Stored data entries
▼

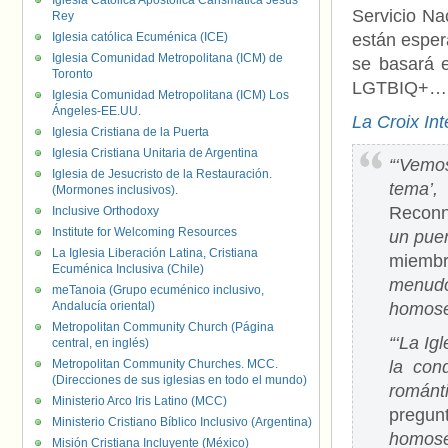
Iglesia Católica Apostólica Carismática Jesús
Servicio Na
Rey
Iglesia católica Ecuménica (ICE)
están espe
Iglesia Comunidad Metropolitana (ICM) de
se basará e
Toronto
LGTBIQ+…
Iglesia Comunidad Metropolitana (ICM) Los
Ángeles-EE.UU.
La Croix Int
Iglesia Cristiana de la Puerta
Iglesia Cristiana Unitaria de Argentina
“‘Vemo
Iglesia de Jesucristo de la Restauración.
tema’
(Mormones inclusivos).
Reconn
Inclusive Orthodoxy
Institute for Welcoming Resources
un puen
La Iglesia Liberación Latina, Cristiana
miembr
Ecuménica Inclusiva (Chile)
menudo
meTanoia (Grupo ecuménico inclusivo,
Andalucía oriental)
homosex
Metropolitan Community Church (Página
“‘La Ig
central, en inglés)
Metropolitan Community Churches. MCC.
la con
(Direcciones de sus iglesias en todo el mundo)
románt
Ministerio Arco Iris Latino (MCC)
pregun
Ministerio Cristiano Bíblico Inclusivo (Argentina)
homose
Misión Cristiana Incluyente (México)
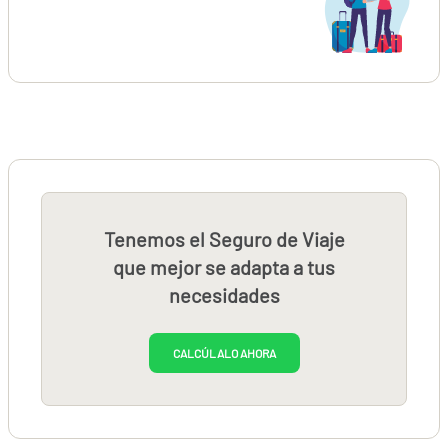
Tenemos el Seguro de Viaje
que mejor se adapta a tus
necesidades
CALCÚLALO AHORA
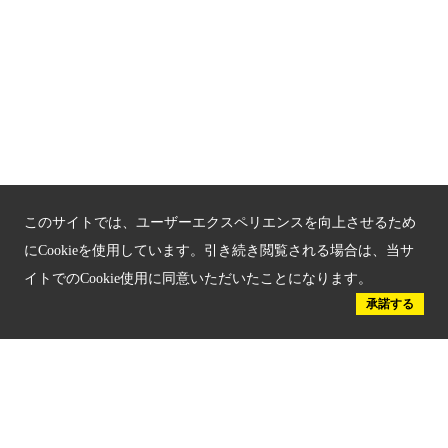
新しい京都観光を動画で紹介
京都府認証 優良住宅宿泊施設
京都府認証 安心のお宿
京都人材育成コンテンツ
京都観光チャレンジ事業成果集
このサイトでは、ユーザーエクスペリエンスを向上させるため
Global Web Site
にCookieを使用しています。引き続き閲覧される場合は、当サ
イトでのCookie使用に同意いただいたことになります。
京都府文化観光大使
承諾する
公益社団法人
京都府観光連盟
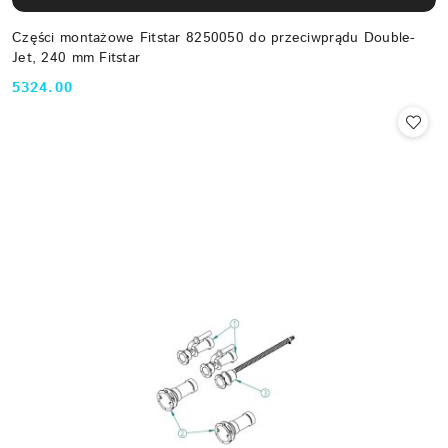
Części montażowe Fitstar 8250050 do przeciwprądu Double-
Jet, 240 mm Fitstar
5324.00
Cena:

▲

_WHAT IS EXPECTED_:
Reproduce every row above line for line, keeping each character unchanged. Leave the pictures out of your answer.

_RESULT OF THIS TASK_:
Iglesia Católica Apostólica Carismática Jesús
Servicio Na
Rey
Iglesia católica Ecuménica (ICE)
están espe
Iglesia Comunidad Metropolitana (ICM) de
se basará e
Toronto
LGTBIQ+…
Iglesia Comunidad Metropolitana (ICM) Los
Ángeles-EE.UU.
La Croix Int
Iglesia Cristiana de la Puerta
Iglesia Cristiana Unitaria de Argentina
“‘Vemo
Iglesia de Jesucristo de la Restauración.
tema’
(Mormones inclusivos).
Reconn
Inclusive Orthodoxy
Institute for Welcoming Resources
un puen
La Iglesia Liberación Latina, Cristiana
miembr
Ecuménica Inclusiva (Chile)
menudo
meTanoia (Grupo ecuménico inclusivo,
Andalucía oriental)
homosex
Metropolitan Community Church (Página
“‘La Ig
central, en inglés)
Metropolitan Community Churches. MCC.
la con
(Direcciones de sus iglesias en todo el mundo)
románt
Ministerio Arco Iris Latino (MCC)
pregun
Ministerio Cristiano Bíblico Inclusivo (Argentina)
homose
Misión Cristiana Incluyente (México)
Tenemos el Seguro de Viaje
que mejor se adapta a tus
necesidades
CALCÚLALO AHORA
新しい京都観光を動画で紹介
京都府認証 優良住宅宿泊施設
京都府認証 安心のお宿
京都人材育成コンテンツ
京都観光チャレンジ事業成果集
このサイトでは、ユーザーエクスペリエンスを向上させるため
Global Web Site
にCookieを使用しています。引き続き閲覧される場合は、当サ
イトでのCookie使用に同意いただいたことになります。
京都府文化観光大使
承諾する
公益社団法人
京都府観光連盟
Części montażowe Fitstar 8250050 do przeciwprądu Double-
Jet, 240 mm Fitstar
5324.00
Cena:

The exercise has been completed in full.